White Dove vs Basque Green
Where White Dove belongs to Benjamin Moore's range, Basque Green is a Sherwin-Williams color. White Dove reads as beige-greige, while Basque Green reads as beige-green — two distinct hue families, not close cousins. White Dove (LRV 83) reflects noticeably more light than Basque Green (LRV 11), a difference of 72 points that becomes especially apparent in rooms with limited natural light. White Dove runs yellow while Basque Green is decidedly neutral, which means they'll respond very differently to warm vs cool light sources. With a ΔE of 58.6, the contrast is hard to miss. These aren't variations on a theme — they're two different answers to the same question. Below you'll find 1 real-room photo comparison where both colors appear side by side, plus 5 simulated room previews.
White Dove vs Basque Green in Real Spaces
1 real room side by side. Seeing White Dove and Basque Green in actual rooms makes the difference concrete; browse the spaces below to get a feel for how each color lives on a wall.
Living Room
In a living room, color works across both daylight and evening light — the same wall can read very differently at noon and at 8pm. The LRV gap is large enough that White Dove will make the room feel meaningfully brighter than Basque Green would.
Color Details
White Dove vs Basque Green Simulated Comparison
5 simulated room previews — drag the slider on each to see White Dove on one side and Basque Green on the other.
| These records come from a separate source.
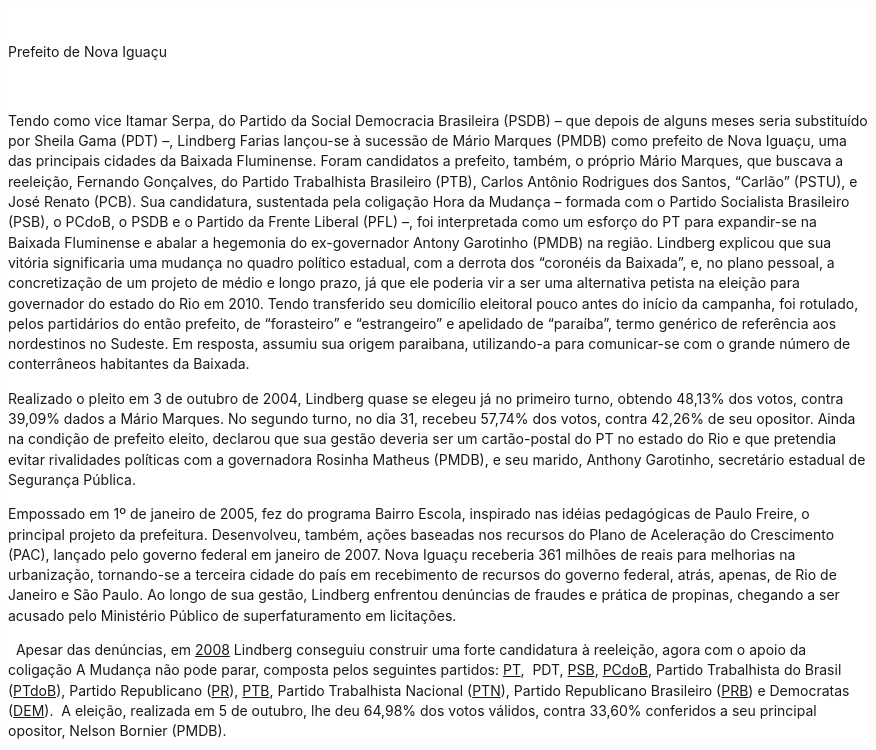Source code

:  

Prefeito de Nova Iguaçu

 

Tendo como vice Itamar Serpa, do Partido da Social Democracia Brasileira
(PSDB) – que depois de alguns meses seria substituído por Sheila Gama
(PDT) –, Lindberg Farias lançou-se à sucessão de Mário Marques (PMDB)
como prefeito de Nova Iguaçu, uma das principais cidades da Baixada
Fluminense. Foram candidatos a prefeito, também, o próprio Mário
Marques, que buscava a reeleição, Fernando Gonçalves, do Partido
Trabalhista Brasileiro (PTB), Carlos Antônio Rodrigues dos Santos,
“Carlão” (PSTU), e José Renato (PCB). Sua candidatura, sustentada pela
coligação Hora da Mudança – formada com o Partido Socialista Brasileiro
(PSB), o PCdoB, o PSDB e o Partido da Frente Liberal (PFL) –, foi
interpretada como um esforço do PT para expandir-se na Baixada
Fluminense e abalar a hegemonia do ex-governador Antony Garotinho (PMDB)
na região. Lindberg explicou que sua vitória significaria uma mudança no
quadro político estadual, com a derrota dos “coronéis da Baixada”, e, no
plano pessoal, a concretização de um projeto de médio e longo prazo, já
que ele poderia vir a ser uma alternativa petista na eleição para
governador do estado do Rio em 2010. Tendo transferido seu domicílio
eleitoral pouco antes do início da campanha, foi rotulado, pelos
partidários do então prefeito, de “forasteiro” e “estrangeiro” e
apelidado de “paraíba”, termo genérico de referência aos nordestinos no
Sudeste. Em resposta, assumiu sua origem paraibana, utilizando-a para
comunicar-se com o grande número de conterrâneos habitantes da Baixada.

Realizado o pleito em 3 de outubro de 2004, Lindberg quase se elegeu já
no primeiro turno, obtendo 48,13% dos votos, contra 39,09% dados a Mário
Marques. No segundo turno, no dia 31, recebeu 57,74% dos votos, contra
42,26% de seu opositor. Ainda na condição de prefeito eleito, declarou
que sua gestão deveria ser um cartão-postal do PT no estado do Rio e que
pretendia evitar rivalidades políticas com a governadora Rosinha Matheus
(PMDB), e seu marido, Anthony Garotinho, secretário estadual de
Segurança Pública. 

Empossado em 1º de janeiro de 2005, fez do programa Bairro Escola,
inspirado nas idéias pedagógicas de Paulo Freire, o principal projeto da
prefeitura. Desenvolveu, também, ações baseadas nos recursos do Plano de
Aceleração do Crescimento (PAC), lançado pelo governo federal em janeiro
de 2007. Nova Iguaçu receberia 361 milhões de reais para melhorias na
urbanização, tornando-se a terceira cidade do país em recebimento de
recursos do governo federal, atrás, apenas, de Rio de Janeiro e São
Paulo. Ao longo de sua gestão, Lindberg enfrentou denúncias de fraudes e
prática de propinas, chegando a ser acusado pelo Ministério Público de
superfaturamento em licitações.

  Apesar das denúncias,
em [2008](http://pt.wikipedia.org/wiki/2008 "2008") Lindberg conseguiu
construir uma forte candidatura à reeleição, agora com o apoio da
coligação A Mudança não pode parar, composta pelos seguintes partidos:
[PT](http://pt.wikipedia.org/wiki/PT "PT"),  PDT,
[PSB](http://pt.wikipedia.org/wiki/PSB "PSB"), [PCdoB](http://pt.wikipedia.org/wiki/PCdoB "PCdoB"), Partido
Trabalhista do Brasil
([PTdoB](http://pt.wikipedia.org/wiki/PTdoB "PTdoB")), Partido
Republicano
([PR](http://pt.wikipedia.org/wiki/PR "PR")), [PTB](http://pt.wikipedia.org/wiki/PTB "PTB"),
Partido Trabalhista Nacional
([PTN](http://pt.wikipedia.org/wiki/PTN "PTN")), Partido Republicano
Brasileiro ([PRB](http://pt.wikipedia.org/wiki/PRB "PRB")) e Democratas
([DEM](http://pt.wikipedia.org/wiki/DEM "DEM")).  A eleição, realizada
em 5 de outubro, lhe deu 64,98% dos votos válidos, contra 33,60%
conferidos a seu principal opositor, Nelson Bornier (PMDB).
Digital color is approximate. These simulations are generated from the manufacturer's hex values and overlaid on grayscale room photos — your screen's calibration, brightness, and viewing angle all affect how they render. Before committing to either color, test physical samples in your own space under the light you actually live with.
More White Dove comparisons
See how White Dove stacks up against other well-photographed colors across different brands and tones.